Provided it’s properly disclosed (there was a small controversy in the Amazon Associate thread where I found out about that) this is a clever idea. Smaller affiliates, as well as those who are less technically savvy or short on time, might find this handy, but won’t have to bear any upfront cost. And these services are there to let you grow incremental revenue, so they won’t be losing anything.
By the way these discussion boards are sometimes entertaining: "getting rid of Amazon and sticking with CJ is like dumping Cameron Diaz for Rosanne Barr." Yes indeed. I’m starting to get rid of my Half.com links (managed by CJ) on SciFan since they don’t bring much money, I’m only paid on new sign-ups vs. sales (which might fit their business model but not mine) and CJ is demonstrating stubborn cluelessness about the whole "scumware" issue. No, rephrase that, they’re not being clueless, they’re being stupid.
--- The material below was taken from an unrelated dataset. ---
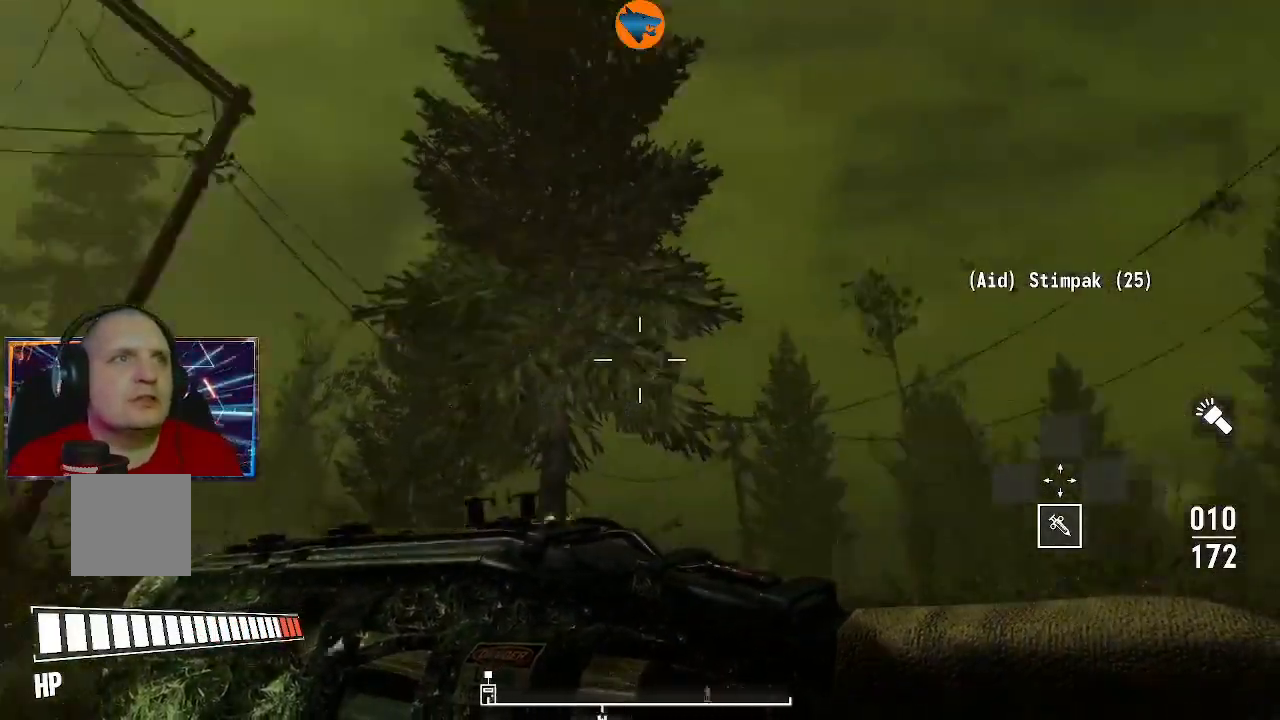
{"dt_ms": 500, "buttons": [], "left_stick": "center", "right_stick": "center", "button_events": []}
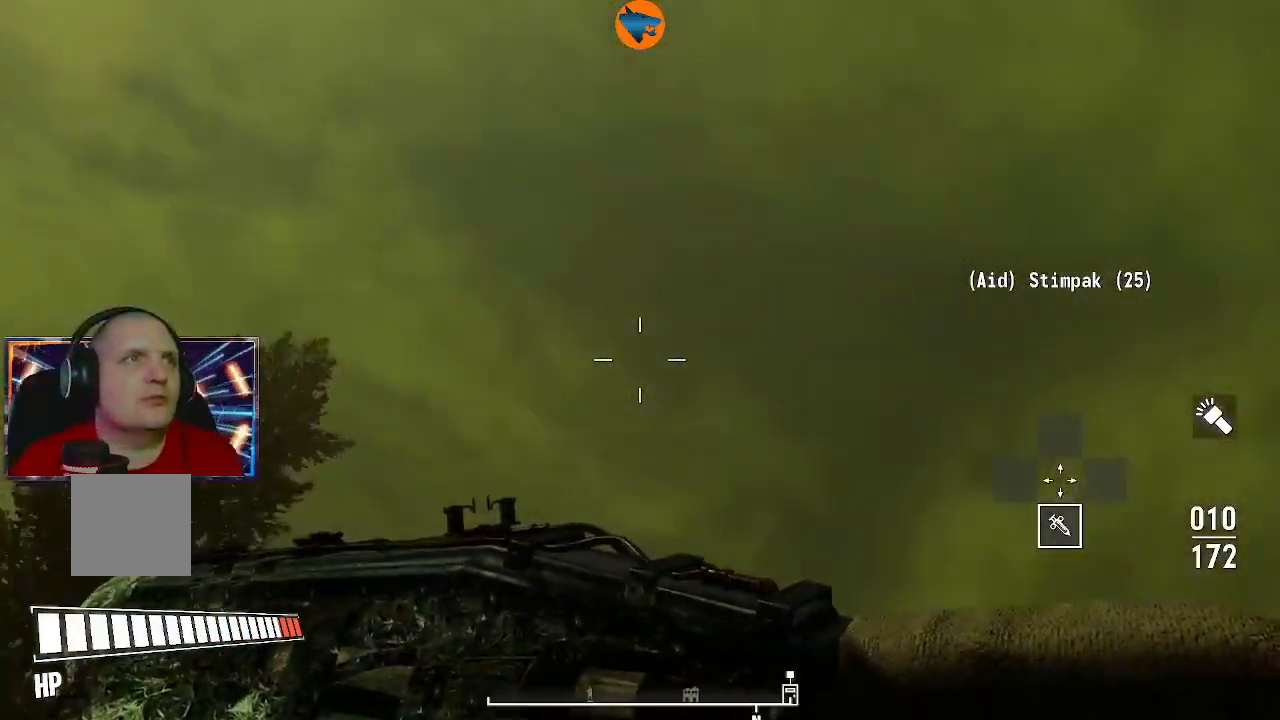
{"dt_ms": 500, "buttons": [], "left_stick": "center", "right_stick": "right", "button_events": []}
They don’t even acknowledge the problem upfront on their site. All I’ve got is the same sales copy that’s been sitting there for months. It’s actually good copy targeted by audience, except it’s tiring fast when you’re wondering exactly how much money you’re losing to hijackers while they do exactly nothing to stop fraud.
This weekend I’m going to experiment with, and most probably implement, those scripts that lock out infected users. I’m not going to sit there idly when thieves rob us out of our commissions while Sophie and I bust our asses building the best database about SF/F books out there.
In indirectly related news, Google is rumored to develop product search.